→ **What is expected**
Return every line from the records below that has the word "digestão".

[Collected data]
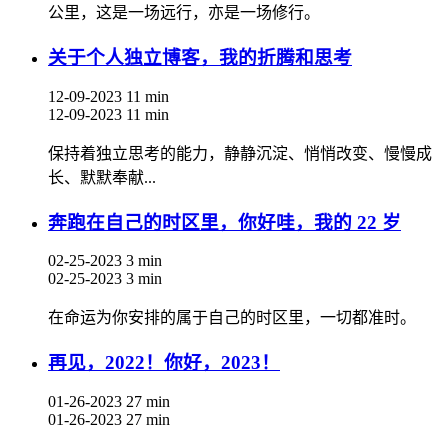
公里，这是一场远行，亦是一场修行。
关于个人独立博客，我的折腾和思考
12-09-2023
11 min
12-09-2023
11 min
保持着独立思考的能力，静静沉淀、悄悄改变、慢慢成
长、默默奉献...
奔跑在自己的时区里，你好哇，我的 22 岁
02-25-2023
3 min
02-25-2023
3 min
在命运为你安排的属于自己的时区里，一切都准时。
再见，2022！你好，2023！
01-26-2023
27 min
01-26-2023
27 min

...

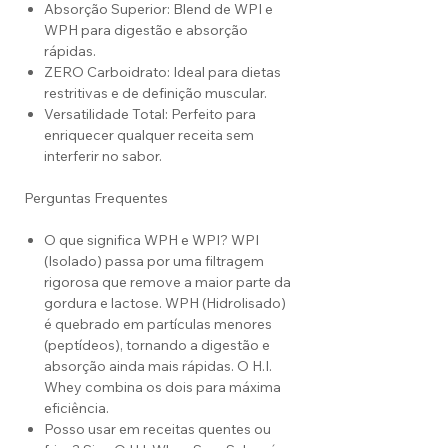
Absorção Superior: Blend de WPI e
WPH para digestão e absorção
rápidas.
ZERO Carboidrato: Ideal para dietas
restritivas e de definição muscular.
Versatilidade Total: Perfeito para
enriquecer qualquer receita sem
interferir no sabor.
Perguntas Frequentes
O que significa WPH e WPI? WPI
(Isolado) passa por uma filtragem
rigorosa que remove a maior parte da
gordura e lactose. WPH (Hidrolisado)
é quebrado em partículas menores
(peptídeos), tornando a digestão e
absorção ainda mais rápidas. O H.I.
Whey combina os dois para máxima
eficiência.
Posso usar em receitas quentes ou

→ **Your response**
WPH para digestão e absorção
(peptídeos), tornando a digestão e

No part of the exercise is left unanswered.